翻译过来就是: 当任何节点都不可达时,Gossip convergence就不达成一致。节点需要再次变得reachable,或转移到down和removed状态。这仅阻止领导者执行其集群成员资格管理,并且不会影响在集群顶部运行的应用程序。例如,这意味着在网络分
区期间不可能将更多节点添加到群集。节点可以加入,但在分区修复或无法访问的节点已关闭之前,它们将不会移入up状态。
很明显,akka就是要保证每个节点是reachable或者down,这样才能进行一致性协商
membership-lifecycle也有提到:
If a node is unreachable then gossip convergence is not possible and therefore most leader actions are impossible (for instance, allowing a node to become a part of the cluster). To be able to move forward, the node must become reachable again or the node must be explicitly “downed”. This is required because the state of an unreachable node is unknown and the cluster cannot know if the node has crashed or is only temporarily unreachable because of network issues or GC pauses. See the section about User Actions below for ways a node can be downed.

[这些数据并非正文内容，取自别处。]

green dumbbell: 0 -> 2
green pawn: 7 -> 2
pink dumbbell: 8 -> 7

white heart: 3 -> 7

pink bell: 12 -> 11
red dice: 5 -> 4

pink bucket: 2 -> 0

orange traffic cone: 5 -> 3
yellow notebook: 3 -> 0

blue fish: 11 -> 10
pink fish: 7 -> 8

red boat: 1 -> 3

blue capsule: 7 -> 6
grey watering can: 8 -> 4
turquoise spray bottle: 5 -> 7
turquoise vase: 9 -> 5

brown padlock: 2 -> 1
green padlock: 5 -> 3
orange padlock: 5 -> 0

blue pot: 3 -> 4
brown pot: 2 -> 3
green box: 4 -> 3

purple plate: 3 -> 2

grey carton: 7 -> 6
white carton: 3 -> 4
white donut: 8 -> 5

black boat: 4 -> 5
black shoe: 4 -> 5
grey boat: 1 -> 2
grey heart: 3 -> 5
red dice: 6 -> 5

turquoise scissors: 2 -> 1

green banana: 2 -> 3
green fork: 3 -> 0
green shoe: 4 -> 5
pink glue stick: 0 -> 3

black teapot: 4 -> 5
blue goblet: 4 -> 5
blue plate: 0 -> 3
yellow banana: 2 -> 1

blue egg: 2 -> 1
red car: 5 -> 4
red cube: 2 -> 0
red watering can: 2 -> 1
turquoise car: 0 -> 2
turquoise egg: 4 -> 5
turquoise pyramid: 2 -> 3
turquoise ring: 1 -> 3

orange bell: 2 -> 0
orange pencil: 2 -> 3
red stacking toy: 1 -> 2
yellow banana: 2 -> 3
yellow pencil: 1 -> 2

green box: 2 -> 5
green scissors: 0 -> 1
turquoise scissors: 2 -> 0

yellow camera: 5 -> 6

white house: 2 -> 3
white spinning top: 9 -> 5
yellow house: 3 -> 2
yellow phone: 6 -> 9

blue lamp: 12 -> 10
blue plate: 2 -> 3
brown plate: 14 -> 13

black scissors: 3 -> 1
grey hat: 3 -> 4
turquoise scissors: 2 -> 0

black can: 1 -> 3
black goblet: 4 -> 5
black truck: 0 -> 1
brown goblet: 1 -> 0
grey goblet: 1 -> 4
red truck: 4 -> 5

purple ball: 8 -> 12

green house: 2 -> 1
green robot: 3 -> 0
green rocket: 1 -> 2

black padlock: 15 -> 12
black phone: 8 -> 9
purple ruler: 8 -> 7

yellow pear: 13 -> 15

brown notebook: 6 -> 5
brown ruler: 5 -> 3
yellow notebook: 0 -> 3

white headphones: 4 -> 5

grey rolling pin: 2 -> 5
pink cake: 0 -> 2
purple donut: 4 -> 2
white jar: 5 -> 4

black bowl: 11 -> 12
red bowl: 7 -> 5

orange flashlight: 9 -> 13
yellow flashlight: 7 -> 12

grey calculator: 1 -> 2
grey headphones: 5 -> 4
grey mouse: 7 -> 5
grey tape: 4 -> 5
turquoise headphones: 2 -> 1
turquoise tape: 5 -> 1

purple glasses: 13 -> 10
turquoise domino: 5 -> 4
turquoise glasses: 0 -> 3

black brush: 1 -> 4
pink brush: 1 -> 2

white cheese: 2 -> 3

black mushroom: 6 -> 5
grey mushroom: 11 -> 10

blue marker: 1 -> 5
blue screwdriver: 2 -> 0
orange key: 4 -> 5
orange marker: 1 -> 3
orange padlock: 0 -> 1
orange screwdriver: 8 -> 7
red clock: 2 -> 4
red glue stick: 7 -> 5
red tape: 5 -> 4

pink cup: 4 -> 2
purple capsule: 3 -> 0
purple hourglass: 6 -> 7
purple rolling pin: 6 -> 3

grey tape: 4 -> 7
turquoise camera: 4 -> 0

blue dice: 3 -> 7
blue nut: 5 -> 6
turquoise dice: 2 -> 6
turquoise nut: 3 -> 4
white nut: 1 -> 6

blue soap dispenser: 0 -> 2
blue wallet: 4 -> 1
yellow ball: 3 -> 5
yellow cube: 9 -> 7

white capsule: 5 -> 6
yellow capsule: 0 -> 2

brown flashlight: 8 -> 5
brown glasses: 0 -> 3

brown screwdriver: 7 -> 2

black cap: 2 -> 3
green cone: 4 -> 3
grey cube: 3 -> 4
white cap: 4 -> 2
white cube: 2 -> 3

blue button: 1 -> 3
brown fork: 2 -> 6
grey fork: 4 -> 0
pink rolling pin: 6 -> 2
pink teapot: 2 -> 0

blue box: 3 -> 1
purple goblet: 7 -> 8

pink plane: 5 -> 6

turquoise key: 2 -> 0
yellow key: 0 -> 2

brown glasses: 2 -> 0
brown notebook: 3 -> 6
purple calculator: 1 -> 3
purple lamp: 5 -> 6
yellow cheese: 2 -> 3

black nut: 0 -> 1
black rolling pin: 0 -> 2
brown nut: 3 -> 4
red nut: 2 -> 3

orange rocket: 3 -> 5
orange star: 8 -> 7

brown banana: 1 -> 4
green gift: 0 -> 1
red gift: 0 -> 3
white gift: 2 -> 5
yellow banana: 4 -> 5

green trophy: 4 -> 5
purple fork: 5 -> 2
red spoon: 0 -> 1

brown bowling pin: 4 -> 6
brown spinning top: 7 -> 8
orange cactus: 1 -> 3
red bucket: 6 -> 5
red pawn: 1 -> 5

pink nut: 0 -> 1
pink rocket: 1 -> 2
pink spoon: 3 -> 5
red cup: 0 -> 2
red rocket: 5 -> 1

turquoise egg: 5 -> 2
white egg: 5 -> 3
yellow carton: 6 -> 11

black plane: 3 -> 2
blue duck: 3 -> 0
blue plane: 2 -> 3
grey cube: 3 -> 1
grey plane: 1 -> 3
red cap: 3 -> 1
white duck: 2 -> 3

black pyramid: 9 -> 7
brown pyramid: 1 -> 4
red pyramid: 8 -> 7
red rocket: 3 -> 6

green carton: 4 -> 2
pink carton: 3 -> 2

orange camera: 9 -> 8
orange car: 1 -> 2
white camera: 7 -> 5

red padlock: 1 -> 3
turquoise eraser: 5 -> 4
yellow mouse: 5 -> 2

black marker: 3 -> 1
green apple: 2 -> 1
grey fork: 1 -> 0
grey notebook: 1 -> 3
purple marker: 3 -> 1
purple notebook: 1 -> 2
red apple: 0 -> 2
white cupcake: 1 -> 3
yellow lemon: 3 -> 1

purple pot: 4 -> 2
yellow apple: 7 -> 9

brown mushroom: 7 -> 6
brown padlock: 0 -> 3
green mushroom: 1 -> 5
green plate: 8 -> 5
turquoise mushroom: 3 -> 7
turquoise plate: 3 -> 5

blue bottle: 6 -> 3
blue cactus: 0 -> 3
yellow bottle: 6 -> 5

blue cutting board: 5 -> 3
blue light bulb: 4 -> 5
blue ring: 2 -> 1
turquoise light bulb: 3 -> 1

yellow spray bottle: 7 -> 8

也就是说,如果一个节点是unreachable的,必须保证节点是reachable或者downed状态,因为unreachable状态也有可能是网络抖动,或者GC导致服务器负载过高引起的,这些状态akka无法分辨,只能无限的进行重连
解决方法
既然有了问题,问题咱们就得解决,解决方法自然就可以去官网解决,通过把unreachable节点自动的转化为down状态
以http请求的形式,主动的进行状态转化
引入split-brain-resolver(SBR)
第一种方式自行研究,我们采用第二种方式:
其中SBR分tatic-quorum, keep-majority, keep-oldest, down-all, lease-majority 五种strategies
我们采用keep-majority策略,其中五种策略的优缺点以及使用场景自行通过官网strategies进行分析
我们看一下keep-majority策略下的akka配置
akka.coordinated-shutdown.exit-jvm = on akka.coordinated-shutdown.exit-code = 0 akka.cluster.downing-provider-class = "akka.cluster.sbr.SplitBrainResolverProvider" akka.cluster.split-brain-resolver.down-all-when-unstable = off akka.cluster.split-brain-resolver.stable-after = 20s akka.cluster.split-brain-resolver.active-strategy = keep-majority akka.cluster.split-brain-resolver.keep-majority.role = "admin"
注意:对于akka.cluster.split-brain-resolver.keep-majority.role,如果cluster由于其他原因,导致只存在少数节点(小于集群节点的一半),而该少数节点的role刚好等于该值,则该少数节点不会退出,
如果不配置该项,则少数节点就会全部退出,从而导致整个集群down